(Record set)

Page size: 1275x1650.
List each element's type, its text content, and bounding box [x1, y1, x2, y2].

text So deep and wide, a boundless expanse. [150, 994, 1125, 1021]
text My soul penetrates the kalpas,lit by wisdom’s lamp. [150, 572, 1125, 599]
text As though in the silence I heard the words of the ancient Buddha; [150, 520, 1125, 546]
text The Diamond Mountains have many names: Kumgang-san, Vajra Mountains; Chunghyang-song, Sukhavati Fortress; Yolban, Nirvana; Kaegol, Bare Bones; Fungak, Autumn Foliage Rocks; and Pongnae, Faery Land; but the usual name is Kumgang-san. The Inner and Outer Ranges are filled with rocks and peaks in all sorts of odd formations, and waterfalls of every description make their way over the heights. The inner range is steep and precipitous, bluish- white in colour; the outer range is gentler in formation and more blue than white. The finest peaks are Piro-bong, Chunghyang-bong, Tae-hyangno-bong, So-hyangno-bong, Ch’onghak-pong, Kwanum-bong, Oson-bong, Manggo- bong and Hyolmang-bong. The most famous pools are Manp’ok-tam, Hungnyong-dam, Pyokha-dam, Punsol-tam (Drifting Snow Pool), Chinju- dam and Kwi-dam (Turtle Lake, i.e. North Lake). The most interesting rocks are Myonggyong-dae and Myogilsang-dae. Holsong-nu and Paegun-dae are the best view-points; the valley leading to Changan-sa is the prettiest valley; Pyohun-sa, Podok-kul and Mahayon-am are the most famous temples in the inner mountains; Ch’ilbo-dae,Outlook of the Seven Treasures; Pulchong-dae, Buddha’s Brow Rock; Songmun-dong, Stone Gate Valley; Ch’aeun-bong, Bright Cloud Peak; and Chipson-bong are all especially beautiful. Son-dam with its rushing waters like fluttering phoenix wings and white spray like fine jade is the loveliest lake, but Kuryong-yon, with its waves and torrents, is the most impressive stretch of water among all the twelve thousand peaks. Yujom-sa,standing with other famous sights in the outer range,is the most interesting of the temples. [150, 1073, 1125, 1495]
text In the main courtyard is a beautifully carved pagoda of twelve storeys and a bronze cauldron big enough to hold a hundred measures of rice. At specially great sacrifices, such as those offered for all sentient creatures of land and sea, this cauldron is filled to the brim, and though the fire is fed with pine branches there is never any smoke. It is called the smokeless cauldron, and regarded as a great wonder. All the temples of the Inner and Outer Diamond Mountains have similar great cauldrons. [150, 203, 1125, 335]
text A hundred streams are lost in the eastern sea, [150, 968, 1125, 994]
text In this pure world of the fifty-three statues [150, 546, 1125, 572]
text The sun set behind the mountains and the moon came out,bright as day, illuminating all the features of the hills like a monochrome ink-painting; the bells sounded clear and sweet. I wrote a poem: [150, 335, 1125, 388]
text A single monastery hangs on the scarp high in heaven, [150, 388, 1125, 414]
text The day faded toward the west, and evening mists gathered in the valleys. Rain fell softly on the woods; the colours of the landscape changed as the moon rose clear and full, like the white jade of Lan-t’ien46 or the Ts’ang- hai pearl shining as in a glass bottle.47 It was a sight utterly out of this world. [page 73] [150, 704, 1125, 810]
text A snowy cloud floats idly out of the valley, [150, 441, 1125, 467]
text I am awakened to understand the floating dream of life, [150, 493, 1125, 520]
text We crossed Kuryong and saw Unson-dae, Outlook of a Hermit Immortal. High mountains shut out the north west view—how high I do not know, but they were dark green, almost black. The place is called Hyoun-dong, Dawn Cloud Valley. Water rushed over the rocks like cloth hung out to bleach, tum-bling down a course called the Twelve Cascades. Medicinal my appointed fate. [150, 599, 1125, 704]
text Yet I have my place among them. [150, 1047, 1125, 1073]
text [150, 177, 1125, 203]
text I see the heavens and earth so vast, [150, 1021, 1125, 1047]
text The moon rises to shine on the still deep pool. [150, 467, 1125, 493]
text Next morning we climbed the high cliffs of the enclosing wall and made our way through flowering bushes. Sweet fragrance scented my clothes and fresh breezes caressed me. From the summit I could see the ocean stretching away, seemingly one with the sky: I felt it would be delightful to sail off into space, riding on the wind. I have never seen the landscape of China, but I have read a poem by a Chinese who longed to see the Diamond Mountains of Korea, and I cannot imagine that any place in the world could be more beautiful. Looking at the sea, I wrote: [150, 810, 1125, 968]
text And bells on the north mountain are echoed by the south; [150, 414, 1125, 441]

(End Record set)
(Record set)

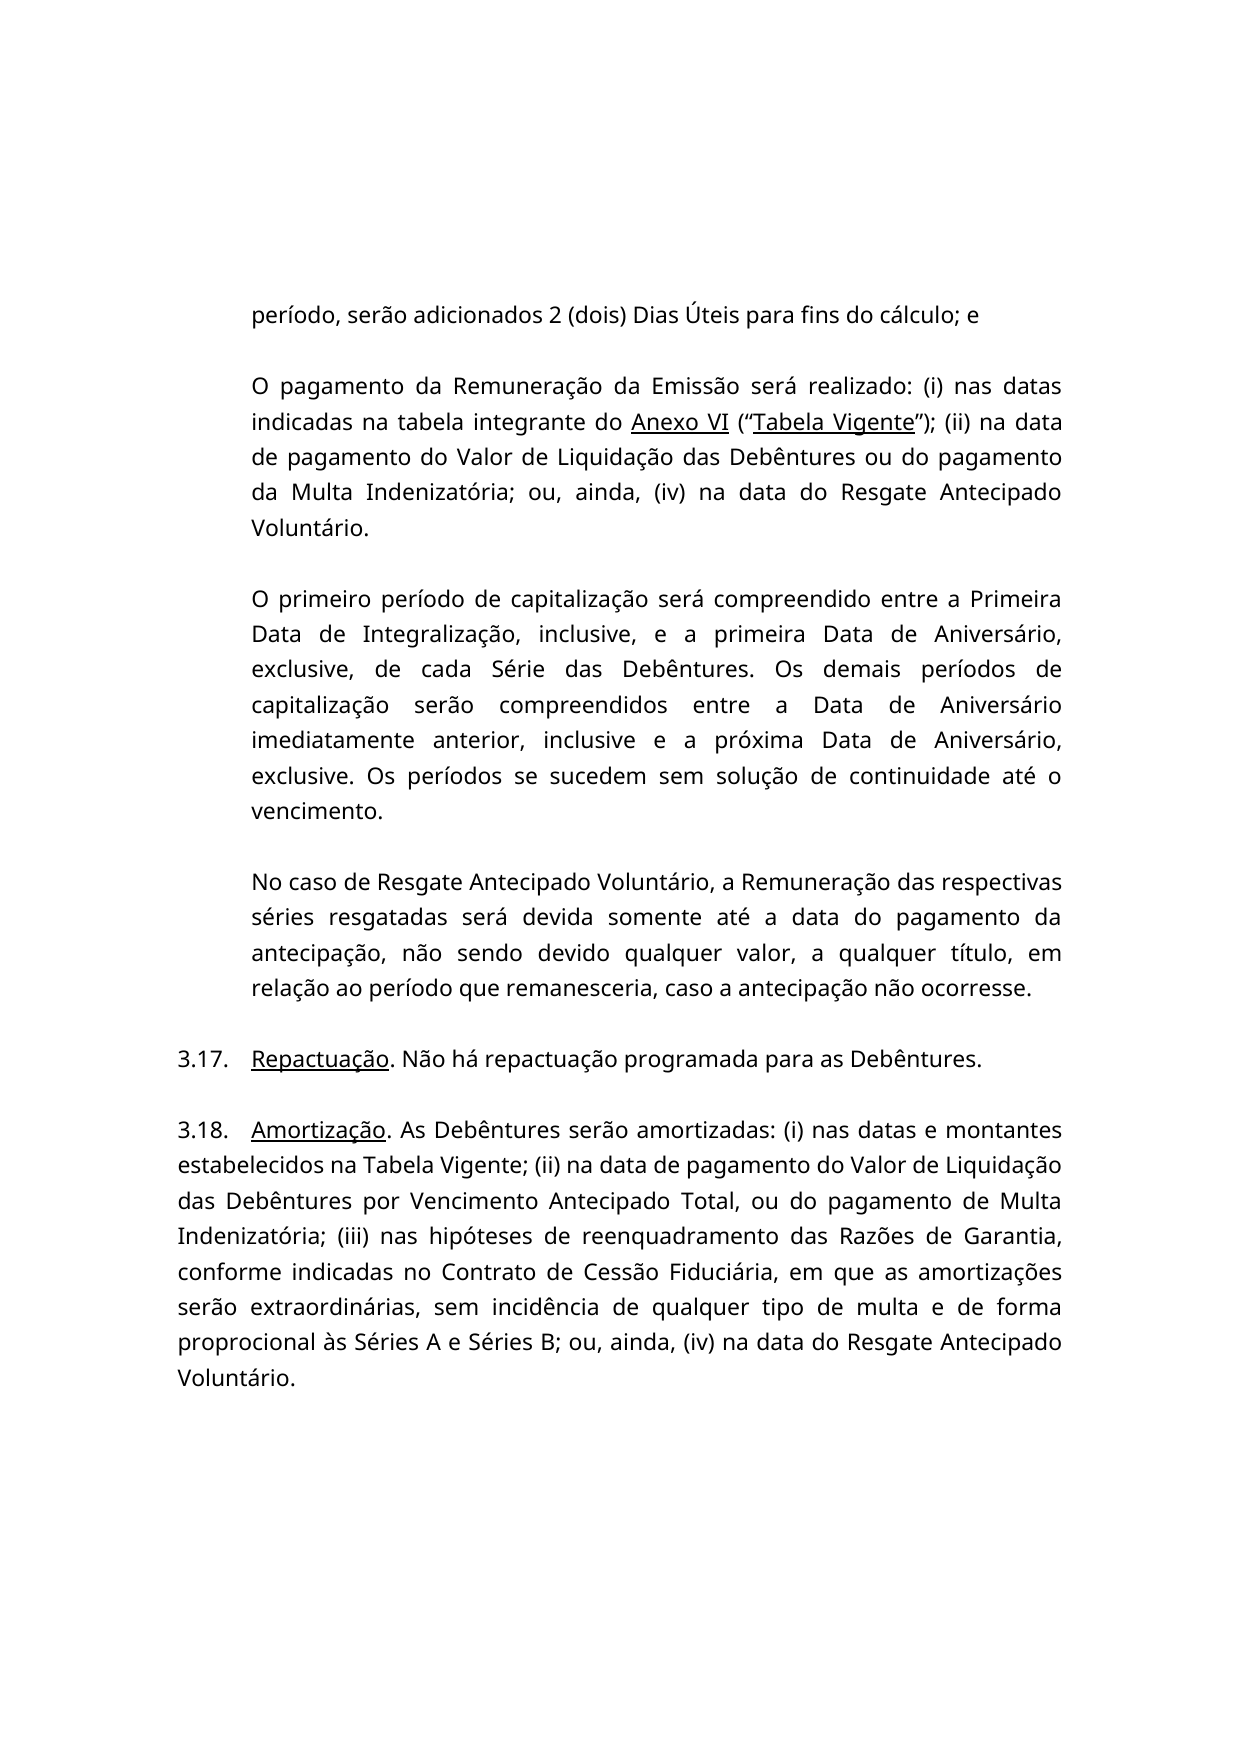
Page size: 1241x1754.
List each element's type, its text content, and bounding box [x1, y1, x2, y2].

(End Record set)

Request
Every line of the listing above that contains "size" is to be copied.

Written answer
Page size: 1275x1650.
Page size: 1241x1754.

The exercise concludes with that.